*Aangeleverde vermeldingen:*
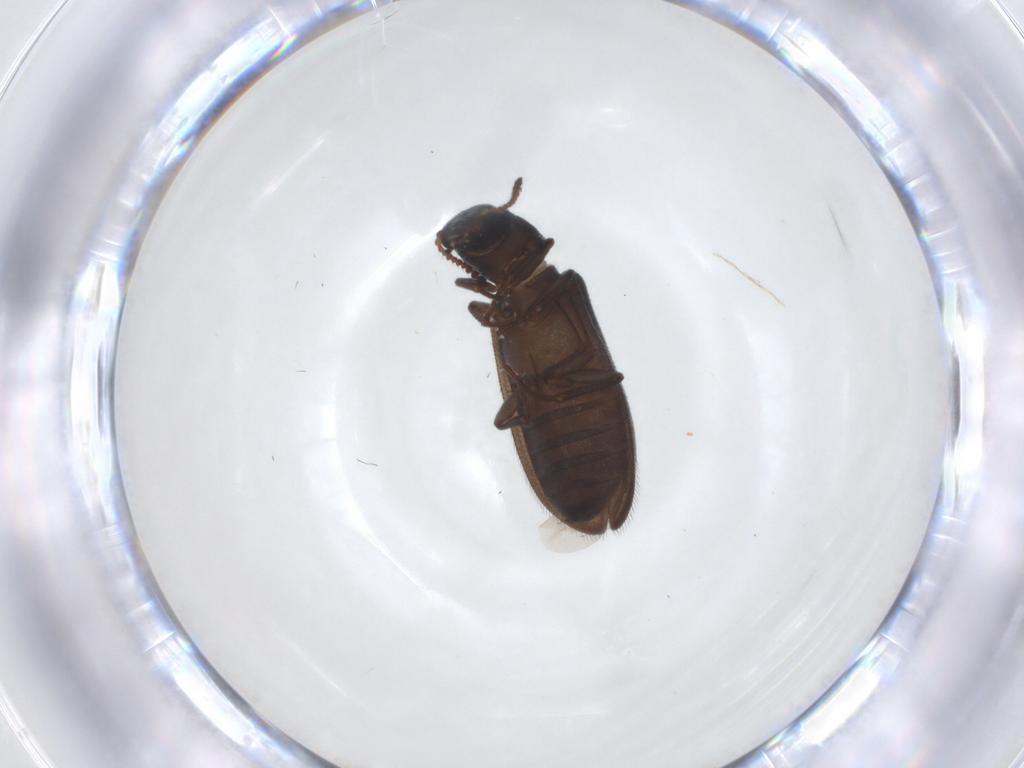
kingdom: Animalia
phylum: Arthropoda
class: Insecta
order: Coleoptera
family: Melyridae
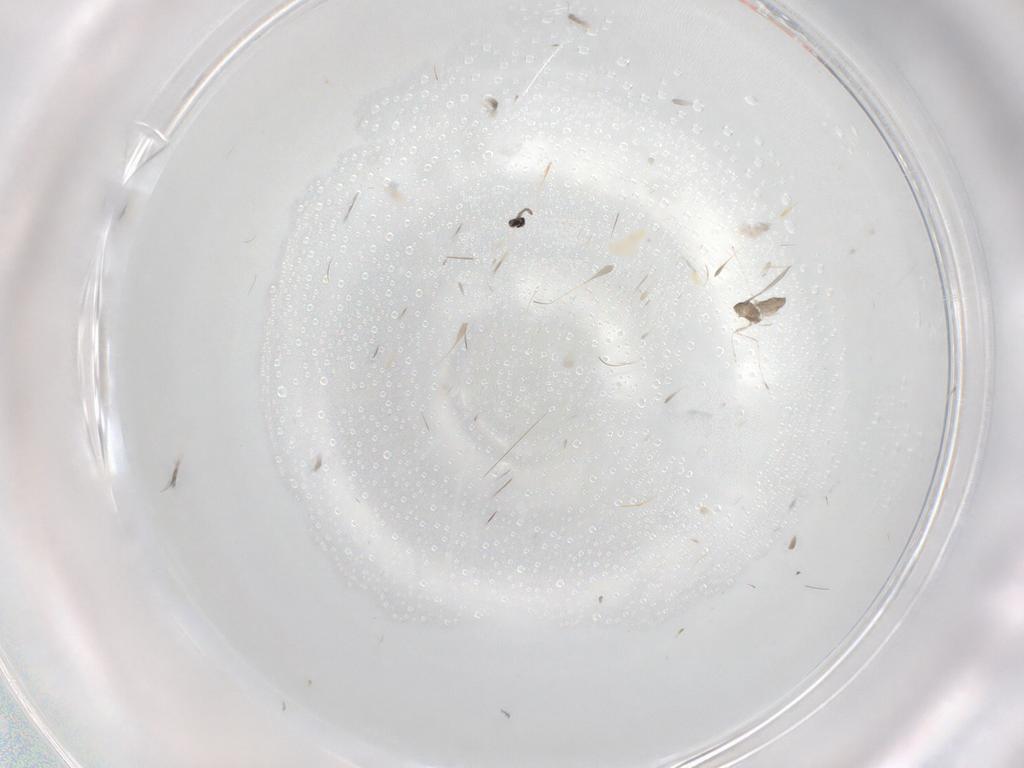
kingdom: Animalia
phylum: Arthropoda
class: Insecta
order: Diptera
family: Cecidomyiidae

*Taakomschrijving:*
Schrijf de regels van alle vermeldingen opnieuw uit en vervang daarbij "family" door "familie", zonder verder iets te veranderen. Laat de afbeeldingen weg uit je antwoord.

*Uitgewerkte oplossing:*
kingdom: Animalia
phylum: Arthropoda
class: Insecta
order: Coleoptera
familie: Melyridae
kingdom: Animalia
phylum: Arthropoda
class: Insecta
order: Diptera
familie: Cecidomyiidae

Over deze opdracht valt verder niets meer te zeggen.